### GEGEBENE DATEN
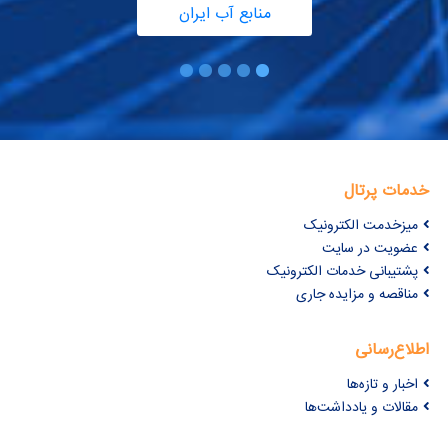
منابع آب ایران
خدمات پرتال
میزخدمت الکترونیک
عضویت در سایت
پشتیبانی خدمات الکترونیک
مناقصه و مزایده جاری
اطلاع‌رسانی
اخبار و تازه‌ها
مقالات و یادداشت‌ها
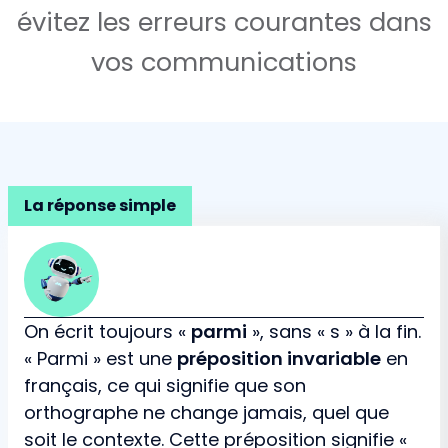
évitez les erreurs courantes dans
vos communications
La réponse simple
On écrit toujours «
parmi
», sans « s » à la fin.
« Parmi » est une
préposition invariable
en
français, ce qui signifie que son
orthographe ne change jamais, quel que
soit le contexte. Cette préposition signifie «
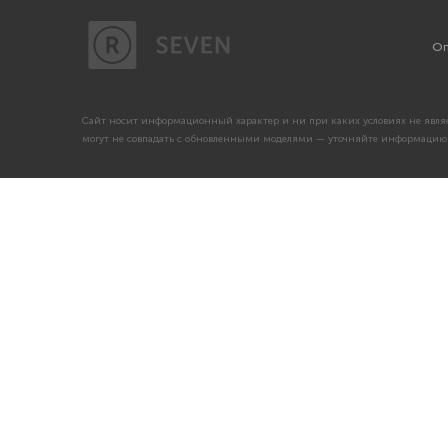
Оп
Сайт носит информационный характер и ни при каких условиях не являе
могут не совпадать с обновленными моделями — уточняйте информацию 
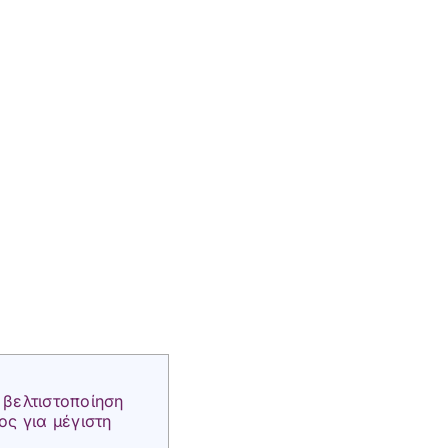
 βελτιστοποίηση
ος για μέγιστη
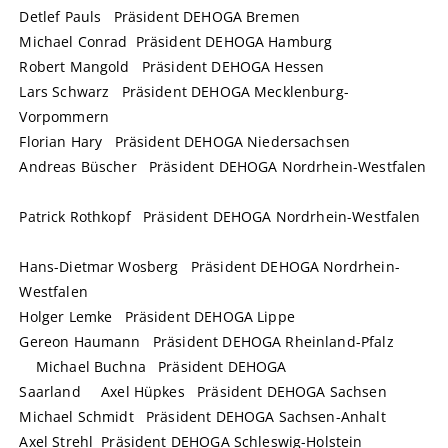
Detlef Pauls Präsident DEHOGA Bremen
Michael Conrad Präsident DEHOGA Hamburg
Robert Mangold Präsident DEHOGA Hessen
Lars Schwarz Präsident DEHOGA Mecklenburg-
Vorpommern
Florian Hary Präsident DEHOGA Niedersachsen
Andreas Büscher Präsident DEHOGA Nordrhein-Westfalen
Patrick Rothkopf Präsident DEHOGA Nordrhein-Westfalen
Hans-Dietmar Wosberg Präsident DEHOGA Nordrhein-
Westfalen
Holger Lemke Präsident DEHOGA Lippe
Gereon Haumann Präsident DEHOGA Rheinland-Pfalz
Michael Buchna Präsident DEHOGA
Saarland Axel Hüpkes Präsident DEHOGA Sachsen
Michael Schmidt Präsident DEHOGA Sachsen-Anhalt
Axel Strehl Präsident DEHOGA Schleswig-Holstein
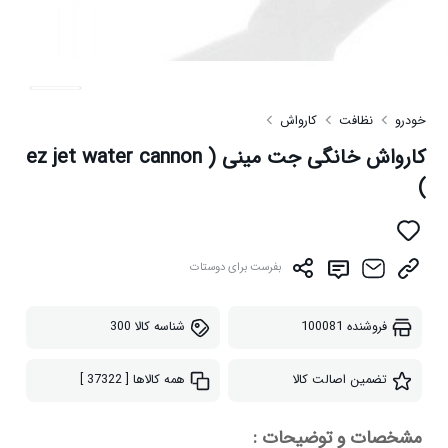
خودرو
نظافت
کارواش
کارواش خانگی جت مینی ( ez jet water cannon
)
بفرست برای دوستات
فروشنده
100081
شناسه کالا
300
تضمین اصالت کالا
همه کالاها
[ 37322 ]
مشخصات و توضیحات :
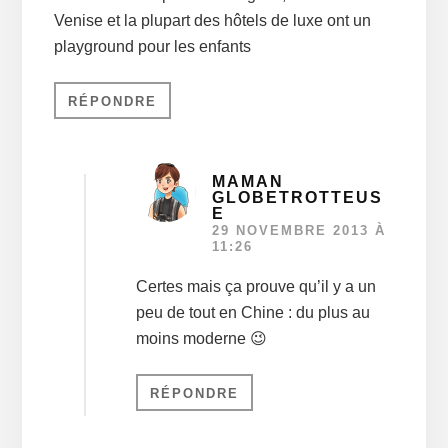
Venise et la plupart des hôtels de luxe ont un
playground pour les enfants
RÉPONDRE
MAMAN
GLOBETROTTEUS
E
29 NOVEMBRE 2013 À
11:26
Certes mais ça prouve qu’il y a un
peu de tout en Chine : du plus au
moins moderne 😉
RÉPONDRE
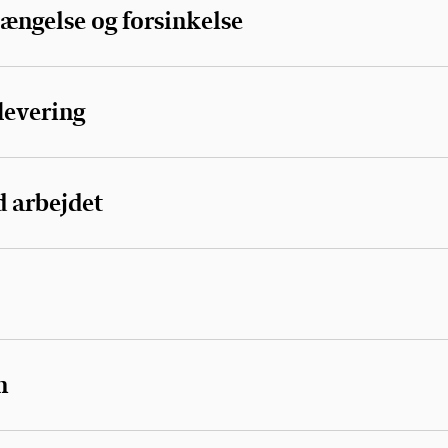
længelse og forsinkelse
levering
 arbejdet
n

### DEINE AUFGABE
Entnimm allen Datensätzen oben sämtliche Textzeilen und gib sie unverändert wieder. Die Bildverweise lässt du dabei weg.

### LÖSUNG DER AUFGABE
منابع آب ایران
خدمات پرتال
میزخدمت الکترونیک
عضویت در سایت
پشتیبانی خدمات الکترونیک
مناقصه و مزایده جاری
اطلاع‌رسانی
اخبار و تازه‌ها
مقالات و یادداشت‌ها
évitez les erreurs courantes dans
vos communications
La réponse simple
On écrit toujours «
parmi
», sans « s » à la fin.
« Parmi » est une
préposition invariable
en
français, ce qui signifie que son
orthographe ne change jamais, quel que
soit le contexte. Cette préposition signifie «
Оп
Сайт носит информационный характер и ни при каких условиях не являе
могут не совпадать с обновленными моделями — уточняйте информацию 
 βελτιστοποίηση
ος για μέγιστη
Detlef Pauls Präsident DEHOGA Bremen
Michael Conrad Präsident DEHOGA Hamburg
Robert Mangold Präsident DEHOGA Hessen
Lars Schwarz Präsident DEHOGA Mecklenburg-
Vorpommern
Florian Hary Präsident DEHOGA Niedersachsen
Andreas Büscher Präsident DEHOGA Nordrhein-Westfalen
Patrick Rothkopf Präsident DEHOGA Nordrhein-Westfalen
Hans-Dietmar Wosberg Präsident DEHOGA Nordrhein-
Westfalen
Holger Lemke Präsident DEHOGA Lippe
Gereon Haumann Präsident DEHOGA Rheinland-Pfalz
Michael Buchna Präsident DEHOGA
Saarland Axel Hüpkes Präsident DEHOGA Sachsen
Michael Schmidt Präsident DEHOGA Sachsen-Anhalt
Axel Strehl Präsident DEHOGA Schleswig-Holstein
خودرو
نظافت
کارواش
کارواش خانگی جت مینی ( ez jet water cannon
)
بفرست برای دوستات
فروشنده
100081
شناسه کالا
300
تضمین اصالت کالا
همه کالاها
[ 37322 ]
مشخصات و توضیحات :
Venise et la plupart des hôtels de luxe ont un
playground pour les enfants
RÉPONDRE
MAMAN
GLOBETROTTEUS
E
29 NOVEMBRE 2013 À
11:26
Certes mais ça prouve qu’il y a un
peu de tout en Chine : du plus au
moins moderne 😉
RÉPONDRE
længelse og forsinkelse
levering
 arbejdet
n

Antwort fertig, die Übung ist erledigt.